Problem details » Reproduce the section of the listing that begins at the line containing "Muitos fatores são" and finishes at the line containing "American Psychological Association (APA)". Include both end lines and nothing beyond them.

Material provided »
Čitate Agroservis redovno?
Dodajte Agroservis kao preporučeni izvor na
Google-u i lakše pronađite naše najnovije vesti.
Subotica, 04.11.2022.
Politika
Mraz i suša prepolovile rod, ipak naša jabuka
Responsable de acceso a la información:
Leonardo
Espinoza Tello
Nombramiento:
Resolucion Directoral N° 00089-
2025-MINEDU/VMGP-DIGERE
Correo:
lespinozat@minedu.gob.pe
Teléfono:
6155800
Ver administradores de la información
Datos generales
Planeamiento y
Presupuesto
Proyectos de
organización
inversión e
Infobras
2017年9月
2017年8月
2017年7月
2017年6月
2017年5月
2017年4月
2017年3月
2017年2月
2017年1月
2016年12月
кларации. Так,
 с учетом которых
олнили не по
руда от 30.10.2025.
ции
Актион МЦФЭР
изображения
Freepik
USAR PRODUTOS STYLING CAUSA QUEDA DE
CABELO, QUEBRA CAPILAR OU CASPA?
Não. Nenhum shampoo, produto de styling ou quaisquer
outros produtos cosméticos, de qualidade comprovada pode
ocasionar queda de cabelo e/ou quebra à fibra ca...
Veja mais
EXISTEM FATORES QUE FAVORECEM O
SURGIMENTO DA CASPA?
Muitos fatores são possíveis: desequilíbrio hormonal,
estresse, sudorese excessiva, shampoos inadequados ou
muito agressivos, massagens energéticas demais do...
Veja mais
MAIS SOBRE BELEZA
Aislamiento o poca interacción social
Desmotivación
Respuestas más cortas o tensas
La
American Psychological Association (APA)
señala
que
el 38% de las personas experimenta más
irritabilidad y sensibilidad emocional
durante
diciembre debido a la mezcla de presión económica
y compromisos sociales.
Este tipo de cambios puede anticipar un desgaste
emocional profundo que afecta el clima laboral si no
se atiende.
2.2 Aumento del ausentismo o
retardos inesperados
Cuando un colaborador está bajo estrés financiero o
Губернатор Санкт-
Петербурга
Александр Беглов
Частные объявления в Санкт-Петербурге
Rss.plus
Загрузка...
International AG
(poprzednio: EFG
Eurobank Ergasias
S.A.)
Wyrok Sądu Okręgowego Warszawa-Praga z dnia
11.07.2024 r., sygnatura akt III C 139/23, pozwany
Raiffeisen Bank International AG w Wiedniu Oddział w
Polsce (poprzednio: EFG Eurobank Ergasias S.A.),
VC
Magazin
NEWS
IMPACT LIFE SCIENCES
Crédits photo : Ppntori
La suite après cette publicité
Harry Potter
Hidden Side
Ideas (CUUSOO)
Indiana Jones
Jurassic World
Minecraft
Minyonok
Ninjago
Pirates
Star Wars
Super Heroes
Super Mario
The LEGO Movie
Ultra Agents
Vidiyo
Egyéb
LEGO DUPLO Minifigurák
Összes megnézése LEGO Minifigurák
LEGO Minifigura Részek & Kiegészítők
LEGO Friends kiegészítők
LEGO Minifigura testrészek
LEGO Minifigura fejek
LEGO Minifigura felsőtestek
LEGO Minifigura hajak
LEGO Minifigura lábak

Written answer »
Muitos fatores são possíveis: desequilíbrio hormonal,
estresse, sudorese excessiva, shampoos inadequados ou
muito agressivos, massagens energéticas demais do...
Veja mais
MAIS SOBRE BELEZA
Aislamiento o poca interacción social
Desmotivación
Respuestas más cortas o tensas
La
American Psychological Association (APA)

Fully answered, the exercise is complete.